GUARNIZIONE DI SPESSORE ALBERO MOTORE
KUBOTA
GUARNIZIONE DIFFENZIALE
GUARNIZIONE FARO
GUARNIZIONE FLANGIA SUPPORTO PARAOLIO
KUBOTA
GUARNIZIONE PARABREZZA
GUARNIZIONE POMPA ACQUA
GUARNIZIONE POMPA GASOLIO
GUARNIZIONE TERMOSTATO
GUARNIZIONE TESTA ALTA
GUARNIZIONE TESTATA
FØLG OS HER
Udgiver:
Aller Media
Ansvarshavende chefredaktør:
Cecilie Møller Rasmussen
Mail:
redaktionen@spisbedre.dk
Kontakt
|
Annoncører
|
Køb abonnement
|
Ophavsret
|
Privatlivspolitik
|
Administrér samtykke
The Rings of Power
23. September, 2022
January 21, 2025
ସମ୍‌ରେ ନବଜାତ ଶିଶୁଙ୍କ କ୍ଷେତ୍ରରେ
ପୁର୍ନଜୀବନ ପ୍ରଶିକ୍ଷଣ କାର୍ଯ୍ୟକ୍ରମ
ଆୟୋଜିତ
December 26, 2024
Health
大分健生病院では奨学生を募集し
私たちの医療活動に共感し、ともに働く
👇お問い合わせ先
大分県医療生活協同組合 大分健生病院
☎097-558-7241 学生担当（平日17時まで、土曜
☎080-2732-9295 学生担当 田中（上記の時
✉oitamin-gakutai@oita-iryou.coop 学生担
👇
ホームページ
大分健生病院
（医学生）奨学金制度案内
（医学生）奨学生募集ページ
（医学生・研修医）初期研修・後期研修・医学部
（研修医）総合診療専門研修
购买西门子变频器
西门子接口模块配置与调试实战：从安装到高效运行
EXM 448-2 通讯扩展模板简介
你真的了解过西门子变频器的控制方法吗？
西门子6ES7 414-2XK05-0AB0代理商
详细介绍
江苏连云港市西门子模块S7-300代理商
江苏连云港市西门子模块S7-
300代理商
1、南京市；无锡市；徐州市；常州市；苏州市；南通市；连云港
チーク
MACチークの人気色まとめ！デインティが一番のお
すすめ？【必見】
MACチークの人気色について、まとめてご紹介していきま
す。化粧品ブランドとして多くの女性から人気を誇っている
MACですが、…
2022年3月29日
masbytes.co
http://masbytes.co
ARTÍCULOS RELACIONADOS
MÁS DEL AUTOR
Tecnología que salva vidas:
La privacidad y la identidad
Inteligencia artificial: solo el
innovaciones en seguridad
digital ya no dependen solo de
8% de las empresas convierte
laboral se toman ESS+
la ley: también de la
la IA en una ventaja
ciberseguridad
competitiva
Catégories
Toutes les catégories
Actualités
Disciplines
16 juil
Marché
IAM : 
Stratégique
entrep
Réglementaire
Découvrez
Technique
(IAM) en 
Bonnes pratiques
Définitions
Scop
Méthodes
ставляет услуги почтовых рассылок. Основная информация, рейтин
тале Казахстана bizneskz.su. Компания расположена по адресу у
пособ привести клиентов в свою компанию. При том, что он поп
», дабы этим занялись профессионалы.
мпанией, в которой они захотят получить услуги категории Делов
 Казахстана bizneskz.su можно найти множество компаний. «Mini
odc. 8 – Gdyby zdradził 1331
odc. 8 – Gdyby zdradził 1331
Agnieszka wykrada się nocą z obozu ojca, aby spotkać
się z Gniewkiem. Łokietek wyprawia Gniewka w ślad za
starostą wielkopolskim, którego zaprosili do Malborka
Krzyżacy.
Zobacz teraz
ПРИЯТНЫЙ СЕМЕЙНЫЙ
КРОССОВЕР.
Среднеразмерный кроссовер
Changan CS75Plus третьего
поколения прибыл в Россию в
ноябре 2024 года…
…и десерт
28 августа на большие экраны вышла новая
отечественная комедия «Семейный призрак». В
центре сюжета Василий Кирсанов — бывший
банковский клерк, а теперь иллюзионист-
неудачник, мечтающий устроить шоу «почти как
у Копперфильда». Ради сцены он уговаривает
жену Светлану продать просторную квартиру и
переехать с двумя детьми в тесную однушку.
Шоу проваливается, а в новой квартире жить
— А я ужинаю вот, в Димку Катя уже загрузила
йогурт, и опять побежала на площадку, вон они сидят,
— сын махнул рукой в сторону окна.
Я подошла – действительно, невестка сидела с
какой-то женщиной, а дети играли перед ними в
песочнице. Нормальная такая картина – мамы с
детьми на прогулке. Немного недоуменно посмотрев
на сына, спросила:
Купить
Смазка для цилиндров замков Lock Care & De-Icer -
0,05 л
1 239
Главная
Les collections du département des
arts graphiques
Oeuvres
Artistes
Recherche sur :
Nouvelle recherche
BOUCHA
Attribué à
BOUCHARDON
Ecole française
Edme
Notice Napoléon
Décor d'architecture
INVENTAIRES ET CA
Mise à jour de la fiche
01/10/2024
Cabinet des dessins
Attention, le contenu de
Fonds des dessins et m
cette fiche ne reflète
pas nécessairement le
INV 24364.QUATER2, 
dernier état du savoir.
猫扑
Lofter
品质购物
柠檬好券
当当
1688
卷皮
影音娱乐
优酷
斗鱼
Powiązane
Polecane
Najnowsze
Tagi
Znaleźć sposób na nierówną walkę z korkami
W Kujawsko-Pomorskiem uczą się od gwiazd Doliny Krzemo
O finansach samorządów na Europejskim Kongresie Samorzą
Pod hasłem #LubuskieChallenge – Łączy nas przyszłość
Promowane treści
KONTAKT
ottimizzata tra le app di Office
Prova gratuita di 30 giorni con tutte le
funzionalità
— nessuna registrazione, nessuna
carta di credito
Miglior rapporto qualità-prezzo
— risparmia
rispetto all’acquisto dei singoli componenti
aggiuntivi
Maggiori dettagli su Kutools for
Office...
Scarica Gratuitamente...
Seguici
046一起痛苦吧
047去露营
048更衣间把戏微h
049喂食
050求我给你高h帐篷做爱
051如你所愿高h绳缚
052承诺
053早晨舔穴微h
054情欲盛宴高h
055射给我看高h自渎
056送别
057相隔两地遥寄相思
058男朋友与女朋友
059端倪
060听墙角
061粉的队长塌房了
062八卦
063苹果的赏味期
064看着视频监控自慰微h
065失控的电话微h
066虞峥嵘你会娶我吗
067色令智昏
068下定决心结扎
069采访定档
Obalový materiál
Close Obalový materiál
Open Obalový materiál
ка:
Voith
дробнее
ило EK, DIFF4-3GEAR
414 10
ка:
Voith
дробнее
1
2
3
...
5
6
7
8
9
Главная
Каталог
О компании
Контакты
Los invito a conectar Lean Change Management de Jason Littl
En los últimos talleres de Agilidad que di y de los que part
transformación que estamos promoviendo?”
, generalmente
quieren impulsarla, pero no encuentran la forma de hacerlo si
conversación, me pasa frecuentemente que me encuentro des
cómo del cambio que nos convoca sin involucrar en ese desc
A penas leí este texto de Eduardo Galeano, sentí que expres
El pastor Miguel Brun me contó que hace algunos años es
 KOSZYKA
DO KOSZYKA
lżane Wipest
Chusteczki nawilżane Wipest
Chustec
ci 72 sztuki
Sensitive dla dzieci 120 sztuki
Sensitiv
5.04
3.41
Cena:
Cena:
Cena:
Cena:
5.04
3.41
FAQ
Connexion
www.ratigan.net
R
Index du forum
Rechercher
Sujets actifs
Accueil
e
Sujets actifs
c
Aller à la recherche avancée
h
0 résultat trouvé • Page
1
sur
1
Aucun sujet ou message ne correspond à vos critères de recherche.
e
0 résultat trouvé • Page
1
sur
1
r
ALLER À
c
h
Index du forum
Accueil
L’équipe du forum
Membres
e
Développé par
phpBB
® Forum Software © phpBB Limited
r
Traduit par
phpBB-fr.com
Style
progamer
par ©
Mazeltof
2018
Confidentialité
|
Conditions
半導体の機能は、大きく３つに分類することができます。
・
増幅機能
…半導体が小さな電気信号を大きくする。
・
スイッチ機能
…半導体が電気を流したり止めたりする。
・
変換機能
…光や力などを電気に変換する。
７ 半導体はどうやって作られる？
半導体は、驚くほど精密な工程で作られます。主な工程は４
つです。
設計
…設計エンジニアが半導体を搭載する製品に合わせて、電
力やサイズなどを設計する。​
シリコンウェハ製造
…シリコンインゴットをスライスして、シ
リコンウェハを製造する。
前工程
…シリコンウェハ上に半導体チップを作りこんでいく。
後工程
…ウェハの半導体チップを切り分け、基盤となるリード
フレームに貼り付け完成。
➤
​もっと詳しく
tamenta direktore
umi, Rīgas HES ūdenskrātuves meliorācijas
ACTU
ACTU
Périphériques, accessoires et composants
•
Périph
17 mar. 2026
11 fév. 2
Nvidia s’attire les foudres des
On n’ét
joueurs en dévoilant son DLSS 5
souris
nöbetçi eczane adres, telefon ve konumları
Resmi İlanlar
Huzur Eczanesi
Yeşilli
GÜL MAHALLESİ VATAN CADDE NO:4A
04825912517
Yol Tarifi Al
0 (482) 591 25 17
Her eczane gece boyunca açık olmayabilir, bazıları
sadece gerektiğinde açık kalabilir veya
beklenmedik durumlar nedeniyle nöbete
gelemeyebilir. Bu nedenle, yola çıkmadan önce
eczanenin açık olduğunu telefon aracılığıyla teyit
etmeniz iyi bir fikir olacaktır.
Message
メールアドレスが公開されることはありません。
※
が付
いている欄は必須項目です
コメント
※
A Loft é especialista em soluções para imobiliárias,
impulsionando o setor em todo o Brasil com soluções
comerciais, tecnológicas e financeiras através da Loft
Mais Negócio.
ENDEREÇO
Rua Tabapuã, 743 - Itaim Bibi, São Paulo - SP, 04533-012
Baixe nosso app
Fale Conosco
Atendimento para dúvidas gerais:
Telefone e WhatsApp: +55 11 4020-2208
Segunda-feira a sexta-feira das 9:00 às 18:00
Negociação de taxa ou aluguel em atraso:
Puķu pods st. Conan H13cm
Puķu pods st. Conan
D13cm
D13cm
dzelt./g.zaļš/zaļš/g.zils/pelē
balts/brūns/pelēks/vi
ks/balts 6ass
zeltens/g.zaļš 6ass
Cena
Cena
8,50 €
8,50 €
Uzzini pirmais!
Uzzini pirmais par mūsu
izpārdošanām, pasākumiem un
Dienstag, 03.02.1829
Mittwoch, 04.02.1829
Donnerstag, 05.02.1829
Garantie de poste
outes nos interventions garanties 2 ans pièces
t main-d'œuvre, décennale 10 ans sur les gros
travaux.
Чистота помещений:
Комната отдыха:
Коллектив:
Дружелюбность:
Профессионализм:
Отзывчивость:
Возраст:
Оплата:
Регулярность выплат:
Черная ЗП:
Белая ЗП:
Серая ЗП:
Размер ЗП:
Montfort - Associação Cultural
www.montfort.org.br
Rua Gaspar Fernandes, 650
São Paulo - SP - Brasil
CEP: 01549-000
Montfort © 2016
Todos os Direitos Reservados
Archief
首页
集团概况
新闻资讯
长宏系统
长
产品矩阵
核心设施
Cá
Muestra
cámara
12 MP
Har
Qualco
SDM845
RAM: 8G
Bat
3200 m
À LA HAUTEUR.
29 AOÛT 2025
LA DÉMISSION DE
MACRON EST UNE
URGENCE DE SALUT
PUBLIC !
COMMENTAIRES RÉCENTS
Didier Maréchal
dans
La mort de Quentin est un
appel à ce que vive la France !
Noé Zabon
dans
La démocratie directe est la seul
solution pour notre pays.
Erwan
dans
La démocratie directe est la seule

◇ ◇ ◇

Your answer should consist of each line above in which "Puķu" appears.

→ **Response**
Puķu pods st. Conan H13cm
Puķu pods st. Conan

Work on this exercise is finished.